Aún cuando no sea del todo exacta la equiparación de la Administración con una empresa privada, ambas tienen en común determinadas similitudes. Los medios de que ambas se valen son los recursos que los ciudadanos en su caso y los socios en otro ponen a su disposición para el cumplimiento de sus fines propios: el bien general y la rentabilidad del negocio respectivamente. Aunque su naturaleza sea distinta, ciertas condiciones limitan en la práctica la extensión de los calificativos, de modo que ni la publicidad de lo público –valga la redundancia- es total, ni la privacidad empresarial es rigurosamente cierta.
Así ocurre que la sociedad privada está obligada por ley a certificar sus cuentas mediante una auditoría externa para ser sometidas después a la aprobación de la asamblea de socios.
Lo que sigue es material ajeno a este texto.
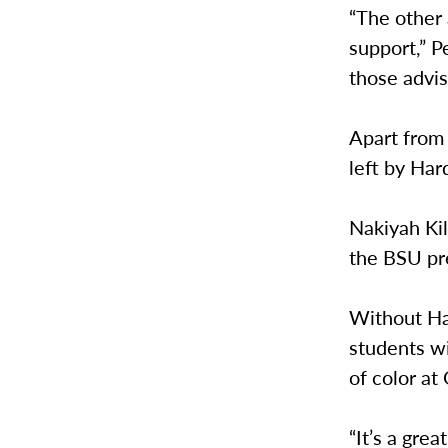
“The other
support,” P
those advis
Apart from 
left by Har
Nakiyah Kil
the BSU pre
Without Ha
students wi
of color at
“It’s a gre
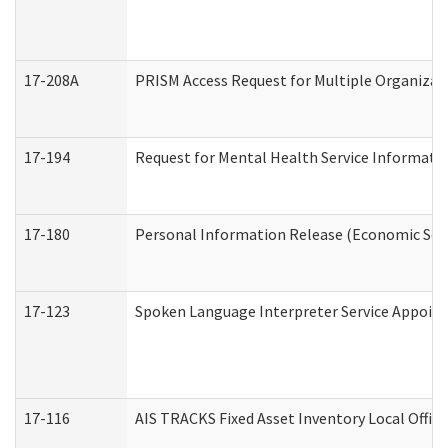
17-208A
PRISM Access Request for Multiple Organizat
17-194
Request for Mental Health Service Informati
17-180
Personal Information Release (Economic Serv
17-123
Spoken Language Interpreter Service Appoin
17-116
AIS TRACKS Fixed Asset Inventory Local Office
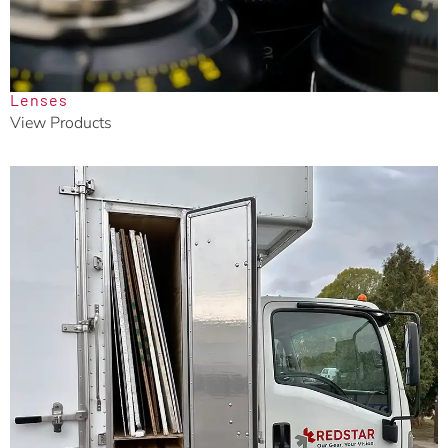
Lenses
View Products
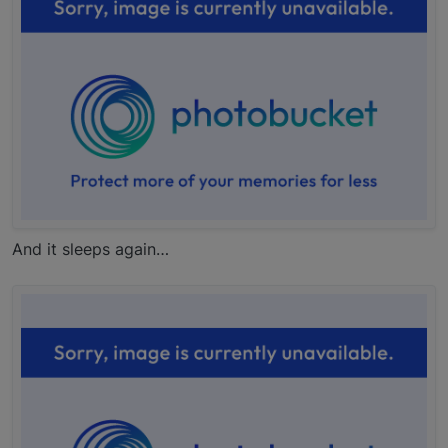
And it sleeps again…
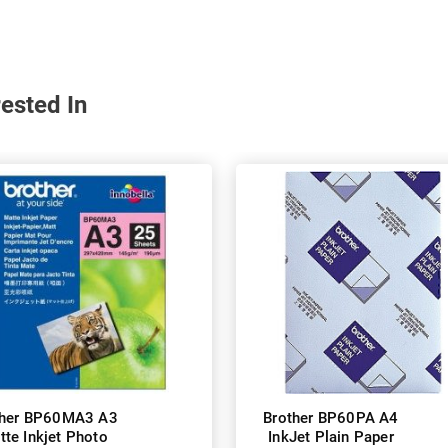
ested In
ther BP60MA3 A3
Brother BP60PA A4
tte Inkjet Photo
InkJet Plain Paper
Estos datos están a disposición de quien quiera consultarlos en el Registro Mercantil.
El gobierno, por su parte, elabora el presupuesto anual de ingresos y gastos que es discutido y aprobado en su caso por el Parlamento. Lo mismo que acontece con los gobiernos autónomos, y en cierto modo, con las Diputaciones y Ayuntamientos, pero su publicidad es parcial y escasa, y a posteriori es examinada por el Tribunal de Cuentas, si bien con notable retraso. Pero no hay rendición de cuentas en sentido estricto ni ante las Cámaras ni, por supuesto, ante la opinión pública. Y no hace falta que aludamos a los fondos reservados cuya existencia contradice el carácter público del Estado que en numerosos casos vulneran la ley al realizarse los pagos a confidentes sin justificante y sin que el precepto esté sujeto a impuesto alguno.

Si del presupuesto estatal pasamos al de las Administraciones periféricas (Autonomías, Diputaciones y Ayuntamientos) la opacidad es aún mayor. Los presupuestos son aprobados por los concejales, pero no así en qué grado de su cumplimiento.
No se comprende que, mientras el consejo de administración de una sociedad anónima ha de redactar una memoria justificativa de su actuación y explicar las desviaciones de los objetivos trazados, a ninguna de las Administraciones se les exige que justifiquen, por ejemplo, por qué el presupuesto se cerró con déficit, o por qué tal o cual obra pública costó el doble de lo presupuestado. Y si esto es cierto con respecto a las propias Administraciones, el oscurantismo es mayor en relación con los organismos autónomos que de ellas dependen que, por este procedimiento, se sustraen al control parlamentario. El contraste se hace todavía más patente si reparamos que participar en una empresa es una opción voluntaria, en tanto que la condición de contribuyente viene impuesta coactivamente por la ley.
Tengo la fundada sospecha de que si el sector público siguiera el ejemplo de las sociedades anónimas, desaparecería en buena parte la resistencia que suscita la exacción de tributos, que no sabemos adónde van ni cómo son administrados. Lo mínimo que parece exigible es la publicación en la prensa de la liquidación para que los datos puedan llegar al público. El contribuyente merece mayor respeto por los gestores públicos y este derecho debería estar reconocido por la normativa legal. En otro caso, uno se siente tentado de creer que los políticos actúan con irresponsabilidad y ligereza porque disparan con pólvora del rey que paga Juan Pueblo.